Alas, my dear readers, I cannot do a review this week. I'm still busy getting settled into my new life at New York University Tisch.
But I don't want to leave you all empty handed two weeks in a row. So...I have a story to share.
This is a TRUE STORY.
I live in a suite right on the corner of Washington Square in New York City. As such, I have a roommate. This roommate is a young computer programmer from Southern China. I won't mention his name because he hasn't given me permission to do so online. Anyhow, for the last few days, I've been trying to establish some common ground with my new roommate. However, due to the language barrier, this has been difficult.

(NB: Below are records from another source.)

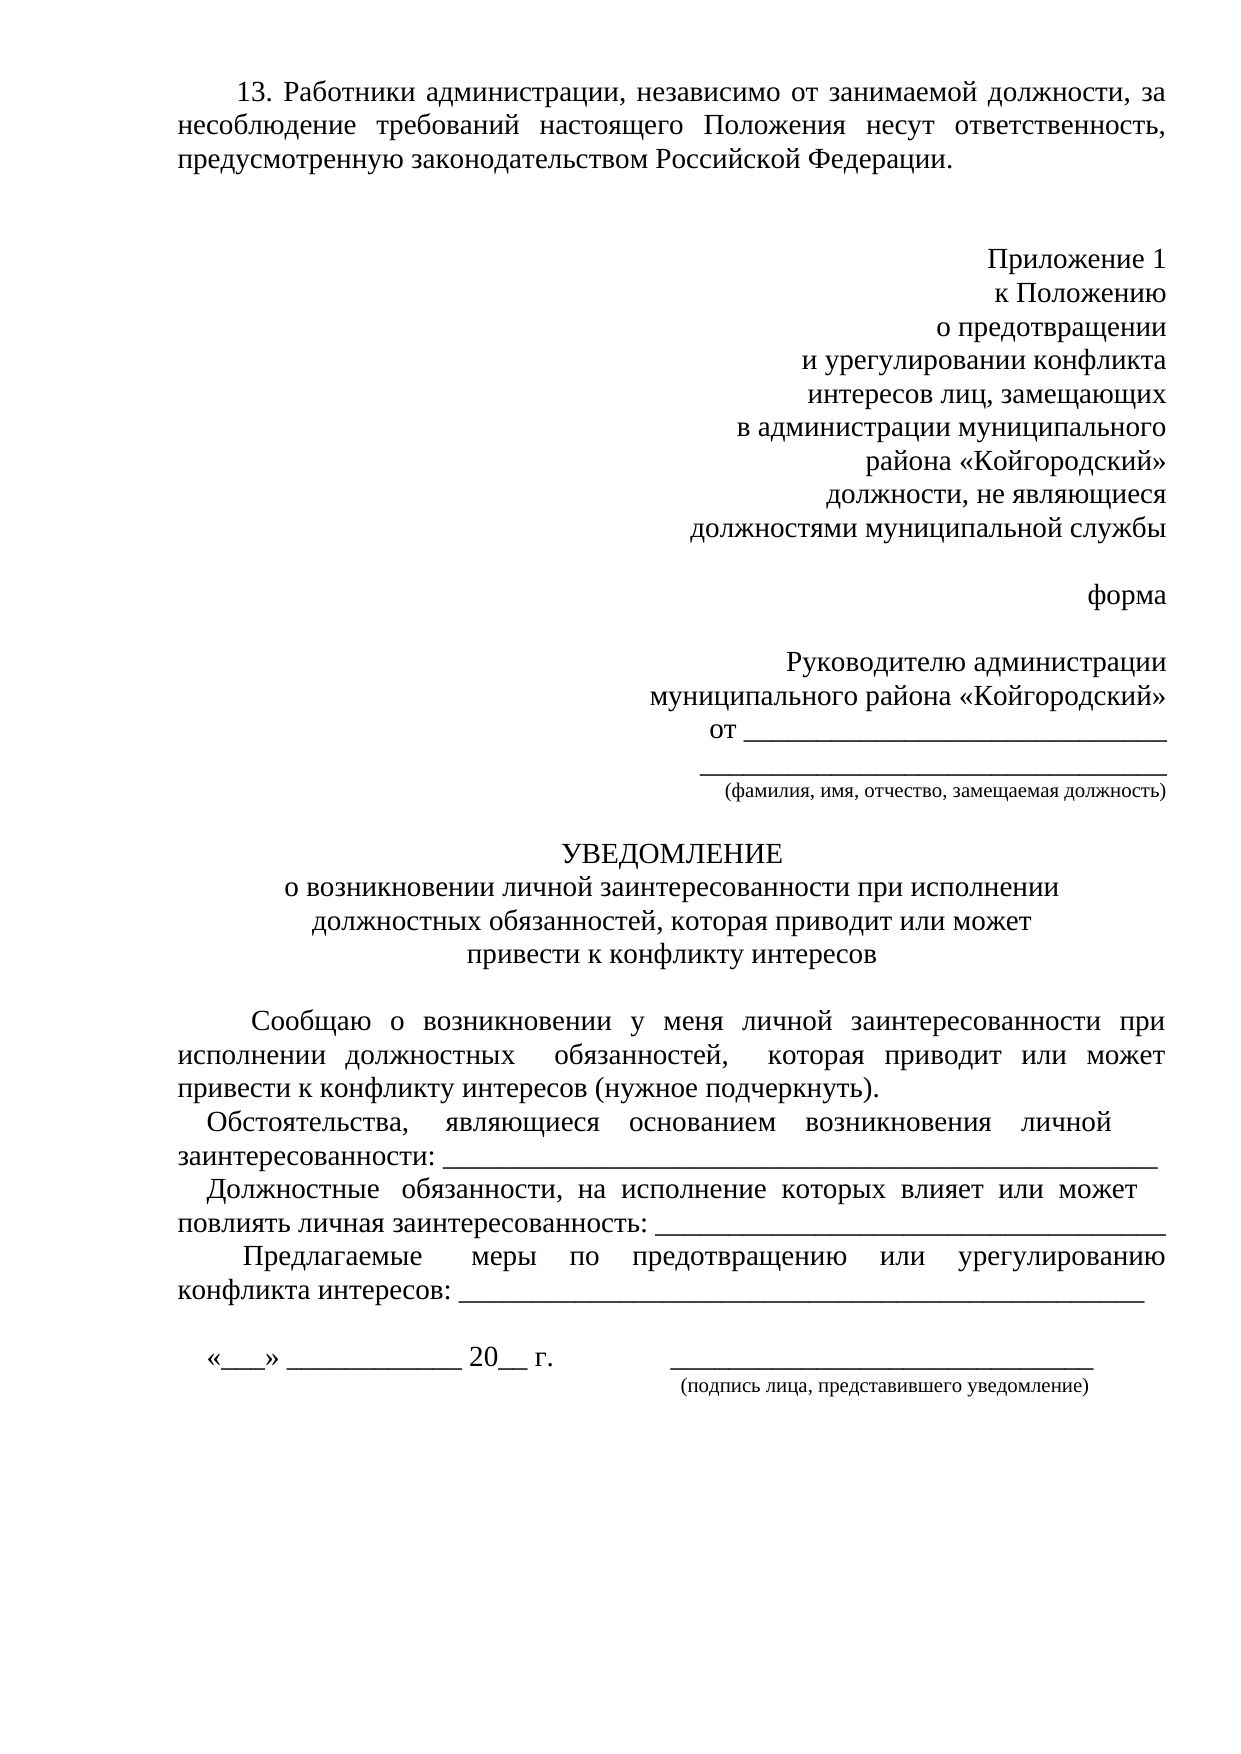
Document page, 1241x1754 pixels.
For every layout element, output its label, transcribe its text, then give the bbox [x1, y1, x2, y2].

text привести к конфликту интересов [177, 936, 1167, 970]
text интересов лиц, замещающих [177, 376, 1167, 409]
text муниципального района «Койгородский» [177, 678, 1167, 711]
text к Положению [177, 275, 1167, 309]
text и урегулировании конфликта [177, 342, 1167, 376]
text ________________________________ [177, 745, 1167, 778]
text от _____________________________ [177, 711, 1167, 745]
text в администрации муниципального [177, 409, 1167, 443]
text района «Койгородский» [177, 443, 1167, 476]
text Должностные обязанности, на исполнение которых влияет или может [177, 1171, 1167, 1205]
text (фамилия, имя, отчество, замещаемая должность) [177, 778, 1167, 802]
text 13. Работники администрации, независимо от занимаемой должности, за несоблюдение требований настоящего Положения несут ответственность, предусмотренную законодательством Российской Федерации. [177, 74, 1167, 174]
text (подпись лица, представившего уведомление) [177, 1372, 1167, 1397]
text Предлагаемые меры по предотвращению или урегулированию конфликта интересов: _______________________________________________ [177, 1238, 1167, 1305]
text о предотвращении [177, 309, 1167, 342]
text должности, не являющиеся [177, 476, 1167, 510]
text Приложение 1 [177, 242, 1167, 275]
text «___» ____________ 20__ г. _____________________________ [177, 1339, 1167, 1372]
text Сообщаю о возникновении у меня личной заинтересованности при исполнении должностных обязанностей, которая приводит или может привести к конфликту интересов (нужное подчеркнуть). [177, 1003, 1167, 1104]
text должностных обязанностей, которая приводит или может [177, 903, 1167, 936]
text повлиять личная заинтересованность: ___________________________________ [177, 1205, 1167, 1238]
text УВЕДОМЛЕНИЕ [177, 836, 1167, 869]
text Обстоятельства, являющиеся основанием возникновения личной [177, 1104, 1167, 1138]
text заинтересованности: _________________________________________________ [177, 1138, 1167, 1171]
text должностями муниципальной службы [177, 510, 1167, 543]
text о возникновении личной заинтересованности при исполнении [177, 869, 1167, 903]
text Руководителю администрации [177, 644, 1167, 678]
text форма [177, 577, 1167, 611]
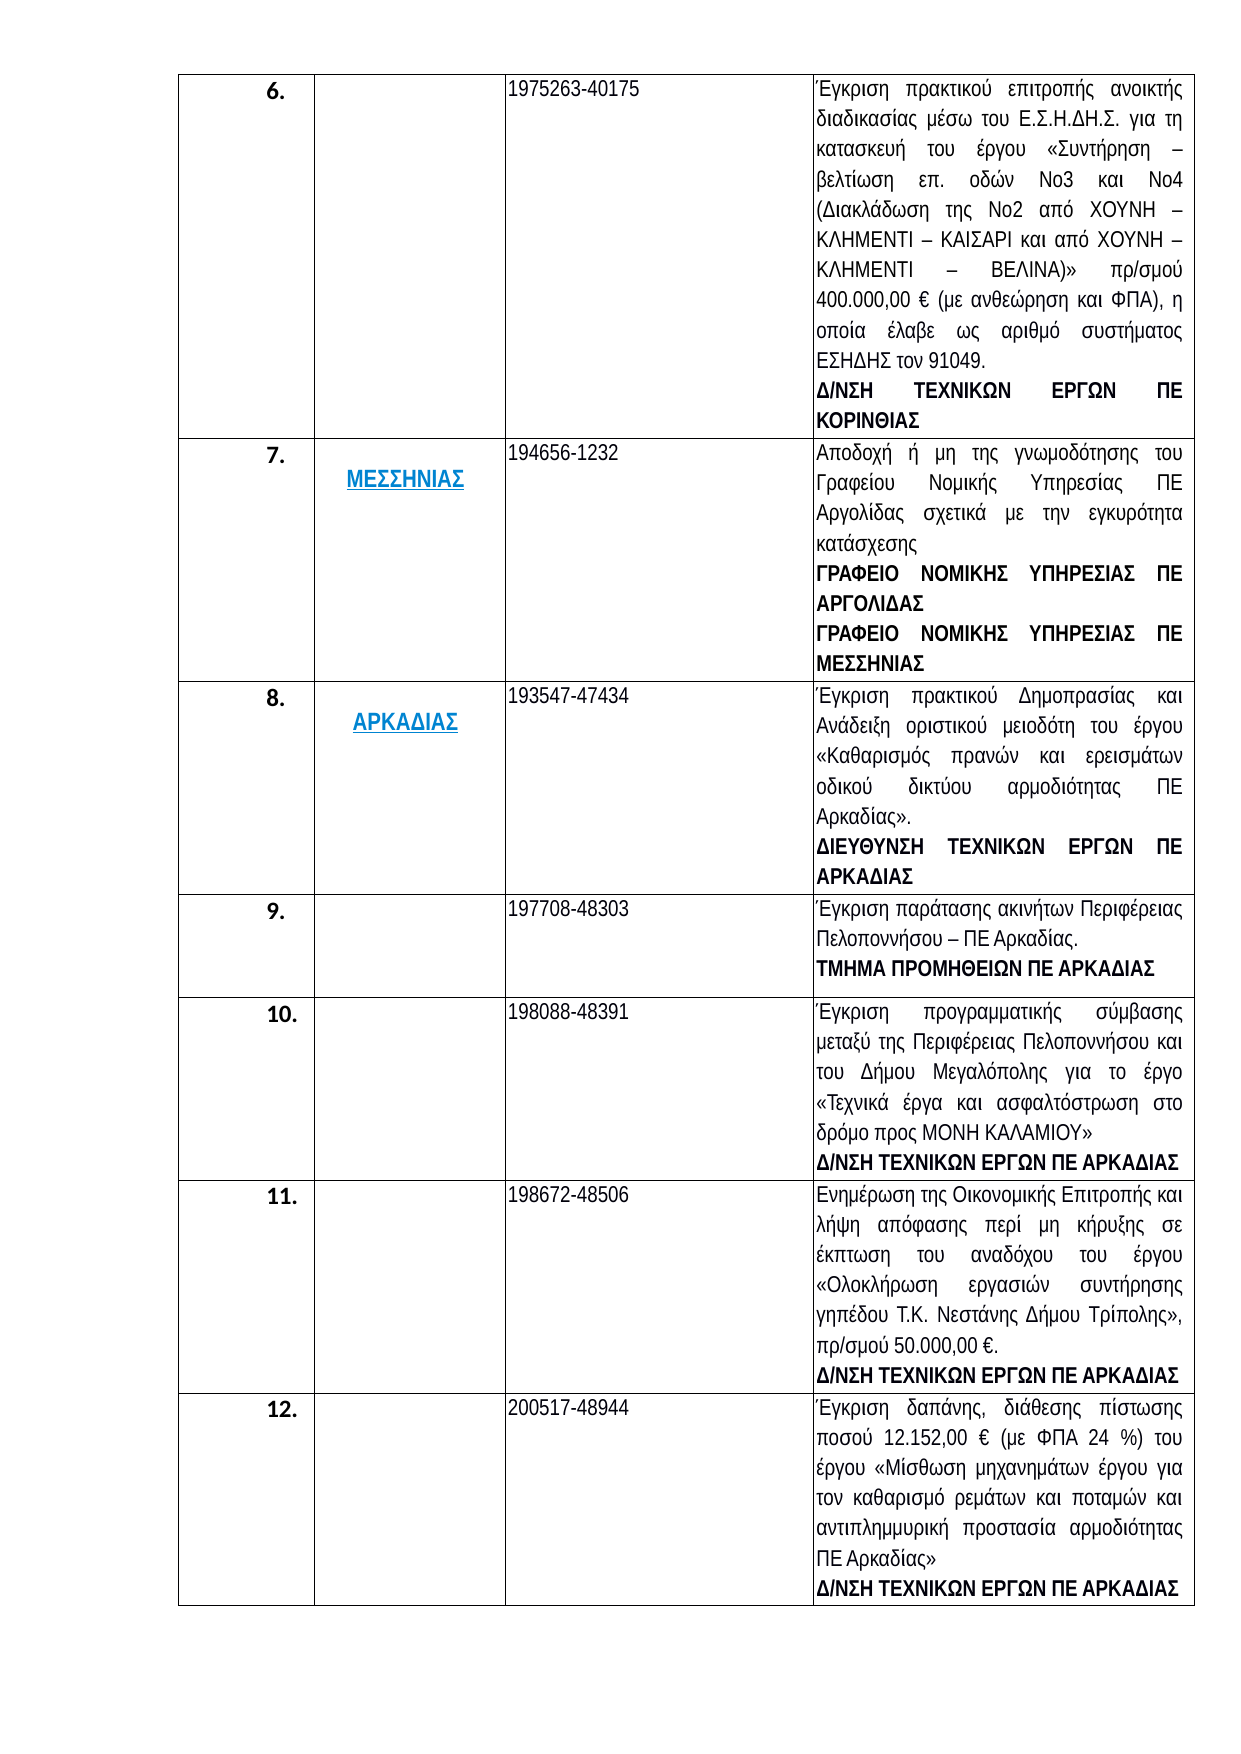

But tonight I made a breakthrough.
It turns out that he loves movies, too. He discovered this blog when he was researching me after we were assigned the same room. He remarked that he was astonished that I had written about Jiang Wen's film Devils on the Doorstep. He was amazed because that film is banned in China.
He asked me how I saw the film. I answered that I had seen it on Netflix. He had never heard of the site and wanted to know what it was. I showed him the site, explained how it was basically a giant movie library. He was astonished. Many of the films on Netflix are still banned in China.
For those of you who don't know, China has INSANE restrictions on foreign films shown inside their borders. Incredibly, only TWENTY foreign films are allowed to be shown in China each year. Think about that for a second. The average American probably sees twenty or so films a year at the movie theater. Even then, that's only a fraction of a fraction of a fraction of the number of movies that come out in the US alone. Not only are foreign films nearly impossible to get a hold of in China, many films are outright banned by the government. These banned films include, I kid you not:
-A.I. - Artificial Intelligence
-Back to the Future
-The Dark Knight
-Memoirs of a Geisha
-Pirates of the Caribbean: At World's End
-And many, many other Chinese films that have fallen out of favor with the government
And yet, right before my roommate's eyes, I was showing him a site where he could watch all of these films. Even more incredible to my roommate was that this was legal. He asked me if you got in trouble for watching these films. I told him the truth. "No, it's perfectly legal." My roommate was amazed. He told me that in China if you wanted to watch something non-approved by the government, you had to download it. And in China, with their massive agencies designed to keep a close eye on their citizens' internet activities, doing so could get oneself into serious trouble with the law. So naturally he was suspicious and wary of a site with so many banned films.
Then he asked me a strange question: "Don't they ban films in America?" I paused for a second. I wondered what I should say. Then I decided, once again, on telling the truth. "Not really. The federal government can't officially ban a film in this country. Some local governments can, but I can't think of any instances when a movie has been banned by federal law."
Upon hearing my answer, my roommate lowered his head, dropped his eyes to the ground, and said in a half whisper, "That's because America is a free country."
As I write this, my roommate is busy setting up his own Netflix account. I have provided him with a list of great films that I thought that he might enjoy and may never get to see in China. This was one of the first times in my life that I understood just how powerful and meaningful my country's freedoms are. Folks, I'm proud to be an American. I'm proud to live in a country where men and women have given their lives in order to protect my Freedom of Speech. It might sound cheesy, but I really do. And, of course, I recognize the brave men and women who have also given their lives to protect basic human rights in other countries. In the Western world, it's so easy to take our freedoms for granted.
So be thankful, folks. Be thankful that we live in a part of the world where information is free for the taking. For there are many, many people, just like my roommate, who live in places where it is not.